[Belge]:
##########

Mektubumuzu binlerce basmış ve her yerde dağıtmıştık. Çok ses getirdi. Hem Üniversite Öğrenci Gazetesi hem Avusturya hem Türk basını yazmış ve geri adım atılmıştı. Bunun  gibi onlarca proje ile yolumuza devam ediyorduk. Hepsi fahri ve inanarak yaptığımız STK projeleriydi.

Viyana’da EATA’nın ‘modern Türkiye’nin kurucusu ve Kurtuluş Savaşı Önderi Atatürk’ konulu toplantılarımıza Avrupa’nın her yerinden katılım büyüktü.

Genç yaşta başladığımız yayıncılık ve ticari alanda başarılarımızın içinde  modern muhafazakâr ve laik genç Türk Üniversite öğrencileri vardı.

İşte böyle hızlı  fahri çalıştığımız bir ortamda merhum Mehmet Küpeli ile beni tanıştırdılar. Farklı bir insandı. Çok okuyamamış ama kendini, belli çok okuyarak yetiştirmişti. Ağzından çıkan  her kelimeye dikkat eden, basitliği sevmeyen, sıcak, dostça ve şefkatli bir dili vardı. Çalışmalarımızı ve bizi uzun zamandır takdir ile  takip ettiği belli oluyordu.

Sempatisi ve takdir ettiği insanlara başından itibaren hayranlıkla konuşması ve genç yaşımıza rağmen bu kadar sıcak davranarak,“ Birol kardeşim” diye başlayan konuşması ve ,“ bu organizasyonu mutlaka desteklemeni istiyorum. Sen bu işi yaparsın” diye bizi motive etmesi hoşuma gitmişti. Gözleri yalan söylemeyen, şefkatli babacan tavrı ve kendine güveni çok hoşuma gitmişti. Yapmacık değildi. Doğaldı. Tersi olsa itici gelirdi. Merhum Mehmet Küpeli sevdiği ve takdir ettiği insanlara çok şefkatli davranıyor ve kıymet veriyordu. Ondan bunu öğrenmek bile aslında benim için çok önemli kazançtı. Hatta bir ara onun o zamanlar salam sucuk atölyesini ziyaret ettik.  Hoşuma gitmişti ortam. Çalışmak, üretmek, sohbet ve güzel projeler. Kimse kimseyi değiştirmek istemiyordu.

##########

[Veri kayıtları]:

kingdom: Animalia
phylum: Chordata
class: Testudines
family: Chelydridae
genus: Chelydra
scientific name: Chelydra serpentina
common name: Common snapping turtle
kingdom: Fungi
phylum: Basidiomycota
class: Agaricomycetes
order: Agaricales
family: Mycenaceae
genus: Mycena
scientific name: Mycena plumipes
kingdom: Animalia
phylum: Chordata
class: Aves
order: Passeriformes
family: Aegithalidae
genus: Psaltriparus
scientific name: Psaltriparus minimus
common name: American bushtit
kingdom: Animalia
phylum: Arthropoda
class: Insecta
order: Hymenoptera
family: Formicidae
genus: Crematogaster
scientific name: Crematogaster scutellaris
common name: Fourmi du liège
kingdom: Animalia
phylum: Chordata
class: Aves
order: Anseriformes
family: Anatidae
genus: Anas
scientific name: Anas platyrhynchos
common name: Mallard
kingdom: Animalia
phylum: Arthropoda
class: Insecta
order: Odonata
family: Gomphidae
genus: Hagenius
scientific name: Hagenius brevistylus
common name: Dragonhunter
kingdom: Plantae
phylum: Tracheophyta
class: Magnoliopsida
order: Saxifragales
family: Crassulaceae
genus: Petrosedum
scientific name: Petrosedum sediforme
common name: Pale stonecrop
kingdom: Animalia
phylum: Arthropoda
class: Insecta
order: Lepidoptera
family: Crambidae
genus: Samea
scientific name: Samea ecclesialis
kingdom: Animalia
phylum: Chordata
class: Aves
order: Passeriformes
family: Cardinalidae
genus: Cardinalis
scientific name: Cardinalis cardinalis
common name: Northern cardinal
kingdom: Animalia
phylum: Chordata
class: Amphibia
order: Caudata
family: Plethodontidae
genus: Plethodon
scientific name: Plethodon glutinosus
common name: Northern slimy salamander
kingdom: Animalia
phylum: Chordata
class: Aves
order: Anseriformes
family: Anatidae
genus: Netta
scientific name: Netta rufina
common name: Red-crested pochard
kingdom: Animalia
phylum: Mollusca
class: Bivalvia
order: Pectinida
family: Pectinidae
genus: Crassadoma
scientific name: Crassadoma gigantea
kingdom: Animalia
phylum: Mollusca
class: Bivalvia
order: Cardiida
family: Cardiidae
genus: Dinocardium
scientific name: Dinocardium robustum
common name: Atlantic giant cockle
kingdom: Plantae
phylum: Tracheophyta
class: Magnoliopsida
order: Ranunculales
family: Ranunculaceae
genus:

##########

[Görevler]:
1. Listede "scientific name: Netta rufina" geçen satırdan listenin son satırına kadar, her iki uç da dahil olmak üzere, satırları kelimesi kelimesine tekrar yazın.
2. Mehmet Küpeli hakkındaki yazıyı bittiği yerden devam ettirin.
Mehmet Küpeli hakkındaki yazı ile liste birbirinden bağımsızdır.

[Yazılı yanıtlar]:
1.
scientific name: Netta rufina
common name: Red-crested pochard
kingdom: Animalia
phylum: Mollusca
class: Bivalvia
order: Pectinida
family: Pectinidae
genus: Crassadoma
scientific name: Crassadoma gigantea
kingdom: Animalia
phylum: Mollusca
class: Bivalvia
order: Cardiida
family: Cardiidae
genus: Dinocardium
scientific name: Dinocardium robustum
common name: Atlantic giant cockle
kingdom: Plantae
phylum: Tracheophyta
class: Magnoliopsida
order: Ranunculales
family: Ranunculaceae
genus:

2.
Daha sonra  IGGÖ üzerinden Viyana’da din dersi öğretmeni ve Türkiye’de AK Partisi üzerinden kariyer yapan Gürsel Dönmez ile 1990 yıllarında Viyana Teknik Üniversitesi eğitimim sırasında sucuklar arasında tanışmıştım. Yer Mehmet Küpeli’nin yeriydi. Merhum Mehmet Küpeli’nin o zaman sucuk toptan işi ve küçük süpermarket içinde ismi vardı. Daha sonra Viyana’da din öğretmeni olarak kendisiyle her zaman dostça selamlaşıyor eskiye olan ahde vefadan ötürü kısa sohbetlerimiz oluyordu .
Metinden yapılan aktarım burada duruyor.